▸ **GIVEN RECORDS**:
···

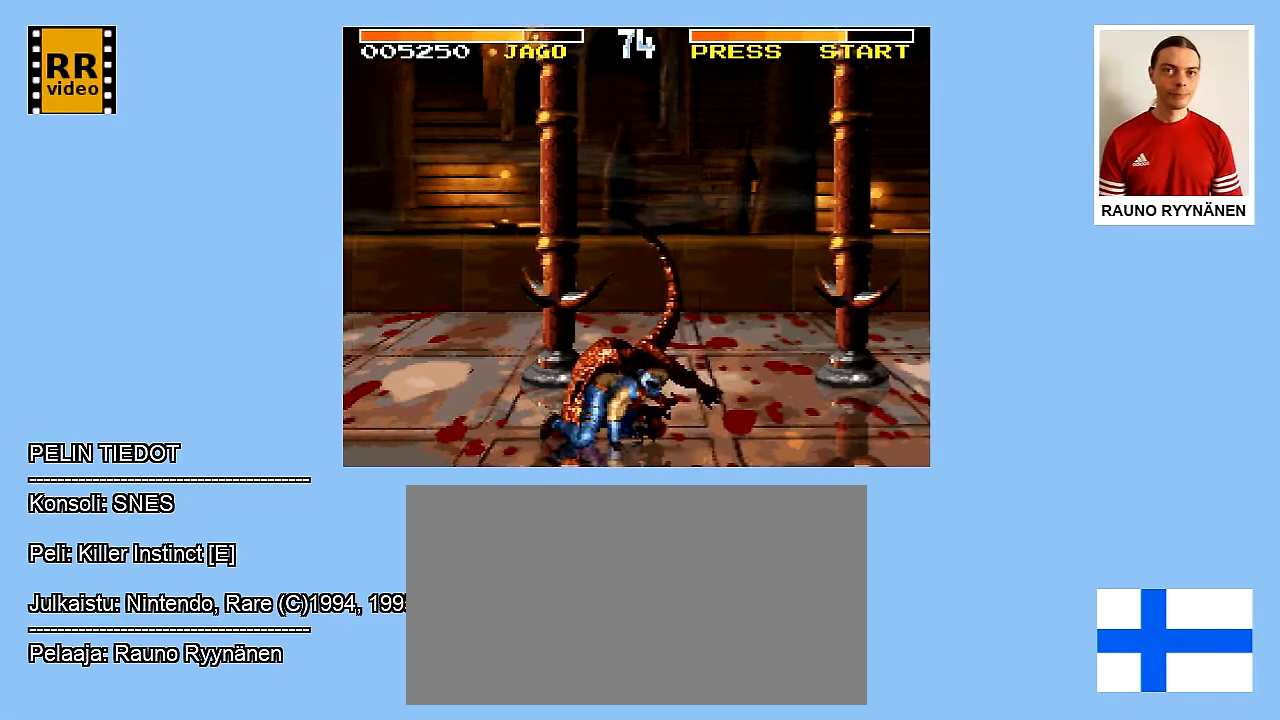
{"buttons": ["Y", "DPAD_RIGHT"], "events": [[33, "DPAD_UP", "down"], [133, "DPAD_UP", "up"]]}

···

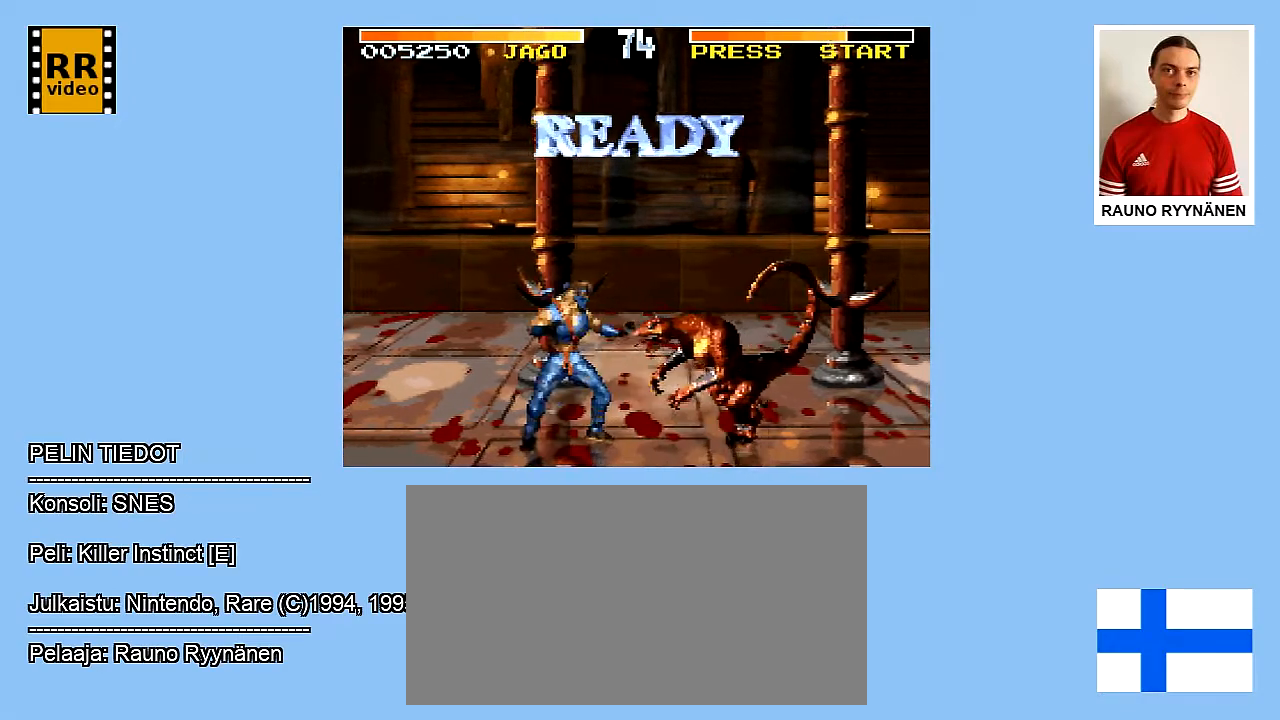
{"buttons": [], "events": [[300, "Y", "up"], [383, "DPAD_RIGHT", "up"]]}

···

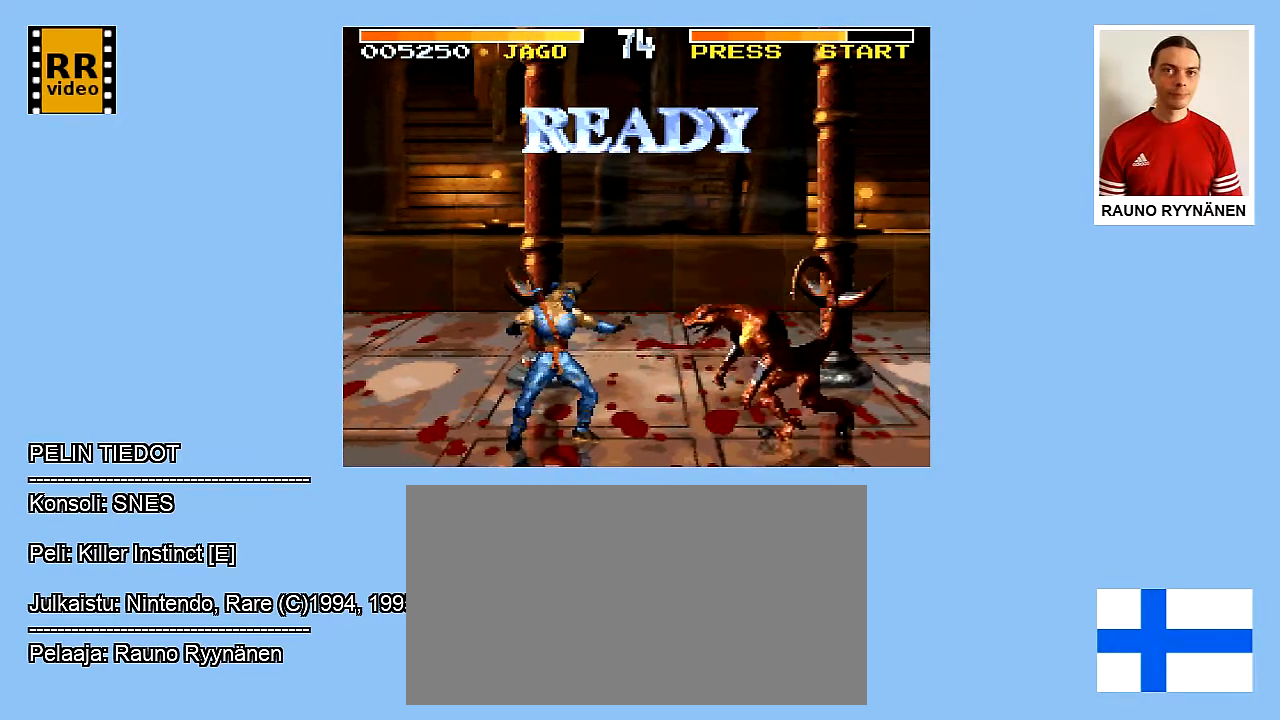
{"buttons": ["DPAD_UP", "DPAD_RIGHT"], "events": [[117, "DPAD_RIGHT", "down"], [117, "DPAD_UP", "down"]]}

···

▸ **WORK TO COMPLETE**: Copy every line that contains "down" from the listing above.

▸ **FINISHED TASK**:
{"buttons": ["Y", "DPAD_RIGHT"], "events": [[33, "DPAD_UP", "down"], [133, "DPAD_UP", "up"]]}
{"buttons": ["DPAD_UP", "DPAD_RIGHT"], "events": [[117, "DPAD_RIGHT", "down"], [117, "DPAD_UP", "down"]]}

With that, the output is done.